Sudah pernah ke Jogja? Atau baru saja dari sana?
Jika belum pernah ke Jogja atau akan berkunjung ke kota gudeg itu lagi, cobalah untuk sesekali beralih dari wisata yang berorientasi belanja dan foto-foto ke wisata sejarah. Sayang sekali jika anda hanya menghabiskan waktu di tempat keramaian yang sangat berpotensi terganggu kemacetan. Maka, waktu liburan yang harusnya menyenangkan menjadi mengecewakan karena tak banyak waktu untuk menjelajahi sisi demi sisi Kota Yogyakarta.
Kota Yogyakarta sejatinya tidak hanya berkutat pada Malioboro, Keraton, dan Taman Sari. Di dalam Kota Yogyakarta, tersimpan rapi aneka tempat menarik, terutama tempat wisata sejarah. Bukan isapan jempol bila kota ini memiliki perjalanan sejarah yang sangat panjang terutama pada masa perjuangan mempertahankan kemerdekaan Indonesia.
Selama 3 tahun, yakni antara 1946 hingga 1949, Kota Yogyakarta menjadi ibukota Republik Indonesia. Selama itu pula, aneka kisah perjuangan tersimpan rapi. Salah satunya adalah jejak sejarah di Museum Perjuangan.
Museum ini berada di bilangan Jalan Kolonel Sugiono, Yogyakarta. Kita bisa mengunjungi museum ini dengan menaiki Trans Jogja Trayek 3B atau 2B. Halte Trans Jogja tepat berada di depan museum ini. Untuk mencapainya, kita hanya perlu berjalan kaki sekitar 50 meter dari halte tersebut. Jika berkendara, museum ini terletak tak jauh dari Pojok Benteng Wetan (Jokteng Wetan) yang beberapa waktu lalu sempat heboh karena aksi rasuah pos polisi di bekas peninggalan Keraton Yogyakarta tersebut.
Ketika saya mulai memasuki area museum, tampak bangunan bergaya Romawi kuno dengan relief indah di sekitar dindingnya. Relief yang tergambar pada dinding berwarna hitam tersebut ternyata memiliki makna yakni menggambarkan lini masa perjuangan bangsa Indonesia mulai dari tumbuh kembangnya rasa nasionalisme hingga proses pengakuan kedaulatan Republik Indonesia Serikat, 27 Desember 1949.
Sayang, tak ada tanda-tanda kehidupan yang tampak saat kaki saya memasuki pintu masuk museum di suatu pagi. Saya mengira museum ini tutup. Setelah mendekat dengan pos jaga, ada seorang Bapak yang sedang menonton acara musik di TV. Beliau rupanya adalah pegawai museum. Saya diarahkan kepada seorang ibu-ibu yang akan memberi saya tiket dan membuka kunci museum.

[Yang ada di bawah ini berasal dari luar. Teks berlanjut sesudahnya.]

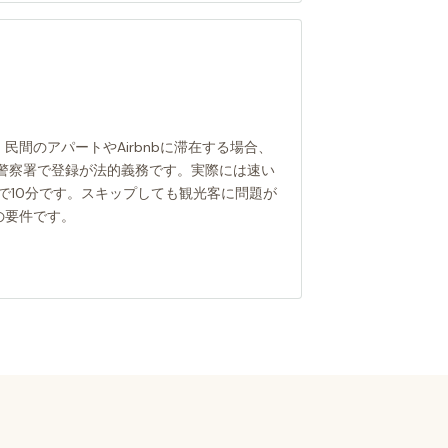
民間のアパートやAirbnbに滞在する場合、
の警察署で登録が法的義務です。実際には速い
所で10分です。スキップしても観光客に問題が
の要件です。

Ketika saya menanyakan waktu museum mulai buka, Bapak tersebut berkata bahwa museum buka pukul 8 pagi. Saya melihat jam sudah pukul 9 pagi. Kemungkinan, karena saya pengunjung satu-satunya pada waktu itu maka museum harus dikunci dahulu biar aman. Akhirnya, saya disuruh menunggu ibu juru kunci museum yang ternyata sedang mencari sarapan.
Setelah kedatangan sang ibu, saya harus membeli tiket masuk seharga 3000 rupiah. Tiket yang bertuliskan Museum Benteng Vredeburg ini tak banyak tersobek pada minggu kunjungan saya. Kosongnya buku tamu yang saya isi menyiratkan hal itu.
Museum Perjuangan ini memilki 2 lantai. Lantai pertama digunakan untuk memasang aneka koleksi benda bersejarah dari masa detik-detik Proklamasi hingga perjuangan mempertahankan kemerdekaan. Mulai dari barang-barang peninggalan Panglima Besar Sudirman saat perang gerilya, aneka barang saat perumusan teks proklamasi, hingga barang bersejarah lainnya.
Koleksi yang saya suka adalah petikan amanat dari Sri Sultan Hamengkubuwono IX dan Sri Paku Alam VIII yang berisi penyatuan wilayah Yogyakarta ke dalam pangkuan NKRI. Kalau saya membaca sejarah kedua tokoh itu, mereka begitu gigih dalam berjuang dengan para tokoh RI melawan Belanda. Inisiasi Serangan Umum 1 Maret 1949 menjadi bukti keduanya menjadi benteng perlawanan rakyat Indonesia di Yogyakarta. Layaklah status keistimewaan Jogja di dalam NKRI tersanding hingga kini.